Background Rectangle

Adds a background layer to the chart filled with a rectangle. You may define a stroke and / or filling for the rectangle, so this may be used to add a rectangular border around the chart or the background may be filled with a solid or semi-transparent color. Yet this is primarily meant to be combined with background images, for example you might add a semi-transparent rectangular layer on top of a background image layer and the chart may be used as a mask for this rectangle. See examples page for demonstration.

The rectangle covers a target area which is exactly the same as the image plug-in's target area, see above.

The plug-in accepts the following options (via contentPluginOptions):

  • stroke: string defining the stroke of the rectangle (a color code or none)
  • fill: string defining the filling of the rectangle (a color code or none)
  • strokeWidth: number, optional: Width of the stroke in pixels.

At least on of the options stroke or fill has to be specified.

Writing your own content plug-ins (API)

You may create you own content plug-in:

With the older version of this API (of ProgressPieSVG V1.x), a content plug-in is simply a single function for drawing the content. Sine V2.0.0, ProgressPieSVG supports an extended API where your plug-in is an object consisting of a draw method for drawing the content and optional further methods for controlling whether the content should be drawn into the foreground (on top of the chart, default) or in the background (with the chart on top), or even whether the chart should be drawn at all in case the content plug-in is full sized.

The plug-in function resp. object should be in the namespace jQuery.fn.progressPie.contentPlugin. If it is, the user may simply state the its name as a string literal in the contentPlugin option. Otherwise the options needs to hold a JavaScript reference to the content plug-in (function or object).

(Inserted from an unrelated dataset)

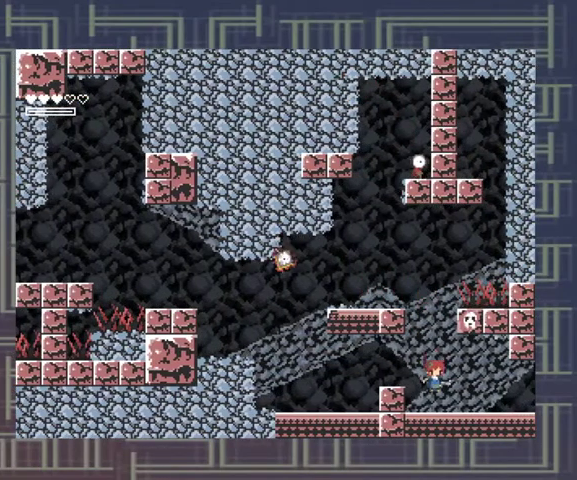
{"buttons": ["DPAD_RIGHT"], "left_stick": "center", "events": []}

Just like when writing jQuery plug-ins, you may locally bind the $ sybol to jQuery in an immediately invoked function expression like (old API):

( function($) {
    $.fn.progressPie.contentPlugin.yourPlugin = function(args) {
        …
    }
} (jQuery));

A plug-in using the new API could look something like this:

( function($) {
    $.fn.progressPie.contentPlugin.yourPlugin = {
        draw: function(args) {
            …
        },
        hidesChartIfFullSize: function(args) {
            …
        }
} (jQuery));

The draw method

The draw function of your object (new API) resp. your plug-in function (old API) has to take exactly one argument (let's assume you call the formal parameter args like in the examples above). When the draw function gets called by ProgressPieSVG, this parameter will hold an object with at least the following methods and properties:

Methods of the parameter object
  • newSvgElement: function(name). Your plug-in may call this function to insert a new SVG node directly into the pie graph SVG. The argument name defines the element/tag name for the new element. The function returns a reference to the newly created node which you need in order to adding attributes or child elements. You don't have to worry about inserting that node into the SVG's DOM tree, on the other hand: All nodes one content plug-in produces via this method are automatically grouped, and the group gets automatically added to the SVG's DOM—either in the foreground (i.e. on top of the chart produced by the progressPie jQuery plug-in itself and the output of any previously called content plug-in that drew into the foreground) or in the background (as a new background layer behind the chart and the outputs of any previously executed content plug-ins), depending on the return value of the implementation of your content plug-in's inBackground method, see below.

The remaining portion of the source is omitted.